Hi. I’m Dog, and I’m a toilet paper-aholic.
It all started started after my Golden Retriever sister passed over the rainbow bridge. She was my favorite, and I loved her with my whole heart… as long as she didn’t look at my chew bones.
Left to navigate the house and family on my own, I found myself drawn to a nice, new roll of toilet paper freshly out on the dispenser. Oh man, it smelled good. I started out being satisfied with just the joy of pulling one end of the roll until it all unraveled across the floor. If you’ve never tried this, don’t start. There’s something about it that just makes you lose your mind.
My human thought it was funny at first. It was the second or third time that seemed to lose its luster with them.
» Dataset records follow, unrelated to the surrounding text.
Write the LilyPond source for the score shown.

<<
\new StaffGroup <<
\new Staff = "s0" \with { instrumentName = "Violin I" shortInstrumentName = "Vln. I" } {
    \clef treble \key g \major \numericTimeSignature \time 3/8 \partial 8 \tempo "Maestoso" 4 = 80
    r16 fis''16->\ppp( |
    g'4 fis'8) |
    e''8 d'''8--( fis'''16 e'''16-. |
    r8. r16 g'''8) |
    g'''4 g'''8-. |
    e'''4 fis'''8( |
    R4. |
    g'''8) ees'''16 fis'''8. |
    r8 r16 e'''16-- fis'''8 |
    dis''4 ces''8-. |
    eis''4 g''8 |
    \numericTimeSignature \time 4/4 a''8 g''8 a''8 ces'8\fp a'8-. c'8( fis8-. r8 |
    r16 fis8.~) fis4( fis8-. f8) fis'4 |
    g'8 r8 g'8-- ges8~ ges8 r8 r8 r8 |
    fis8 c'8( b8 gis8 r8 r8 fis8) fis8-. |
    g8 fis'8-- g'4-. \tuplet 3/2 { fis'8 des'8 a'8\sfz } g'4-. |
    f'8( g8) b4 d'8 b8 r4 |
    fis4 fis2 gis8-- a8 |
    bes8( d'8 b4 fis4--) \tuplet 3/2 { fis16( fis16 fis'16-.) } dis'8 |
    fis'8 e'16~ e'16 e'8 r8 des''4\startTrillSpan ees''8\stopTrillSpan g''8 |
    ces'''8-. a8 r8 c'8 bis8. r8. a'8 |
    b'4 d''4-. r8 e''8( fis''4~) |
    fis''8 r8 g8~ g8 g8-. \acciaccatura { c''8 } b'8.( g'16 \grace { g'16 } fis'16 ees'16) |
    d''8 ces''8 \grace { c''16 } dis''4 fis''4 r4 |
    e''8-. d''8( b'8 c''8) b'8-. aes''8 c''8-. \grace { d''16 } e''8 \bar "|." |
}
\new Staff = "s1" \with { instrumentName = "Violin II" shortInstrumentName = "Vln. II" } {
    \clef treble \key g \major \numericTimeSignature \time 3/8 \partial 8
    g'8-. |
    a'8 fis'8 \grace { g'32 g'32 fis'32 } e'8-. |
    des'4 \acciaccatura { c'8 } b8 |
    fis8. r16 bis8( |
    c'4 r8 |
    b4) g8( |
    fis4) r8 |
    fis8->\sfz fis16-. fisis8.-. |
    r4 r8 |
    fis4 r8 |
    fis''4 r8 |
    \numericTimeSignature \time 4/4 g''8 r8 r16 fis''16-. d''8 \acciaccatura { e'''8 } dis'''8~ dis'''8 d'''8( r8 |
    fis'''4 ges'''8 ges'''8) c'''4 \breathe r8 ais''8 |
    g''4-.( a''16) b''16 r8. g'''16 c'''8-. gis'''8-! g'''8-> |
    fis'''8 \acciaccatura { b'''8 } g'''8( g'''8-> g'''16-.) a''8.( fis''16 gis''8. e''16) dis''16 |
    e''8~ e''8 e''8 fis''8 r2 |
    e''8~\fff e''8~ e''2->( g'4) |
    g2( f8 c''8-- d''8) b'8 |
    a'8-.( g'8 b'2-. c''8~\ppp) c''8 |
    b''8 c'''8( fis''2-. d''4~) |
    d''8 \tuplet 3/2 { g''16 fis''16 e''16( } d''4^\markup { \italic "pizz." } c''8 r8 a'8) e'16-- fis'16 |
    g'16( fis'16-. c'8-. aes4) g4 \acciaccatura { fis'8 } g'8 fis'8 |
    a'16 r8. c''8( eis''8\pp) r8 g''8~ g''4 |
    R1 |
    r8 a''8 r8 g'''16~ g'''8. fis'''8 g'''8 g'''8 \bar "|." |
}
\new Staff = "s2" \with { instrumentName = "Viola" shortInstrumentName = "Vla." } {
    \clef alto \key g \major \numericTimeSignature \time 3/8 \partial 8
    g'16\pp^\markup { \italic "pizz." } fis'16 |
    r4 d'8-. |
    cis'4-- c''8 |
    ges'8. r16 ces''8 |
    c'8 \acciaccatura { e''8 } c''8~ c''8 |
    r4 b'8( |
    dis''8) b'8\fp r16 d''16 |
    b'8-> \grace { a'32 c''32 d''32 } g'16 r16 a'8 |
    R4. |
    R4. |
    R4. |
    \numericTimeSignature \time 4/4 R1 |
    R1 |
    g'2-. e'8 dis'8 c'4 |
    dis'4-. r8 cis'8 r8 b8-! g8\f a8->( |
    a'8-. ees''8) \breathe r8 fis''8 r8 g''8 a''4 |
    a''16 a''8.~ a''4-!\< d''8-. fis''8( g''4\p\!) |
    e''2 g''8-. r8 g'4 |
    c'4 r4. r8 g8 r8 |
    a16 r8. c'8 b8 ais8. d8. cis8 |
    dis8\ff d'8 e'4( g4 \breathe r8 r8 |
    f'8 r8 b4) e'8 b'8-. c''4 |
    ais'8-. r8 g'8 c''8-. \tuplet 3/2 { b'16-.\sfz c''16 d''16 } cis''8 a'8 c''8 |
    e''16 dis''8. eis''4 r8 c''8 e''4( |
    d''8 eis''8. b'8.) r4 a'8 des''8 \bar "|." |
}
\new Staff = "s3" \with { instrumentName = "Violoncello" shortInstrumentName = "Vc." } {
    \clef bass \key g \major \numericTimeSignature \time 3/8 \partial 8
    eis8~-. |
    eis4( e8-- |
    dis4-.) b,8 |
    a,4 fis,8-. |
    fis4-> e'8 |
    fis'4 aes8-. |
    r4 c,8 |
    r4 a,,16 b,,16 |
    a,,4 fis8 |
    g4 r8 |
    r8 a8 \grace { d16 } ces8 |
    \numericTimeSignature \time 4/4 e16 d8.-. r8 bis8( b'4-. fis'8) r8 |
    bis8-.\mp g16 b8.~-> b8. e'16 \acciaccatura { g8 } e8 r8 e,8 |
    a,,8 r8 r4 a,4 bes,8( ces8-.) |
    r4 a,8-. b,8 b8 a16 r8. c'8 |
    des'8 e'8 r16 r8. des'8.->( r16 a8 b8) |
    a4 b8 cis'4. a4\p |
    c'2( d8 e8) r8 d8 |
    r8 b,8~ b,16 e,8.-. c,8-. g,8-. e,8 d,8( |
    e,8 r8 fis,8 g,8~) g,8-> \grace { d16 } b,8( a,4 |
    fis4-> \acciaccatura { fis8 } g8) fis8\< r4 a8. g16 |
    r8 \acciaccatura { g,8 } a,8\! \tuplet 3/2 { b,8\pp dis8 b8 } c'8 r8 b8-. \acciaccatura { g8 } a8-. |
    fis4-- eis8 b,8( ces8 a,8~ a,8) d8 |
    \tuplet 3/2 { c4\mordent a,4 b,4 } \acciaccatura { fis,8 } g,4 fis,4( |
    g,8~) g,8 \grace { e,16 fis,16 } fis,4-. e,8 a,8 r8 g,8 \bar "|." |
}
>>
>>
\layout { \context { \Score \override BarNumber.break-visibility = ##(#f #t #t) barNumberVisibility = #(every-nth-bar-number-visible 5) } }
Even when they saw the joy it brought me, they were not amused or enlightened.
I tried to stop. Every time they walked in, and I saw the toilet paper strewn across the floor, I knew there would be trouble for me. The problem was that it just felt so good to do it in the moment. I couldn’t get myself to stop. After a while, when I would see the toilet paper on the floor and could predict the impending doom, I did what only made sense. I made it disappear. I had escalated to full ingestion.
It tasted so good going down. That’s the thing. I couldn’t stop even after my first bout of… well, let’s just say, it didn’t come out as easily as it went in. In fact, my obsession got worse until I hit rock bottom. It got stuck, and my human had to… um… assist me with it’s evacuation.
There’s nothing more humiliating than that, I assure you.
It takes a household to deal with a problem, and I had to rely on my humans to manage the situation by closing the doors and putting up gates. This seemed to eliminate the temptation until recently. They’d left the door open, and I told myself I could just take a sniff. That small inhalation was the gateway to disaster, and the addiction was full-blown again. This time when they put the toilet paper where I couldn’t reach it, I found myself digging in the garbage for the smallest and sweetest morsel of my beloved vice.
Seeing yourself with your head in the garbage is enough to stop you in your tracks. Ask this guy. He joined my GA (Garbage Anonymous) group just after that video was made. He makes me look tame.
Regardless, I’m back on track and working the program. You know, it’s not easy to battle your demons, but it’s equally difficult to get to “meetings” without a car… or opposable thumbs.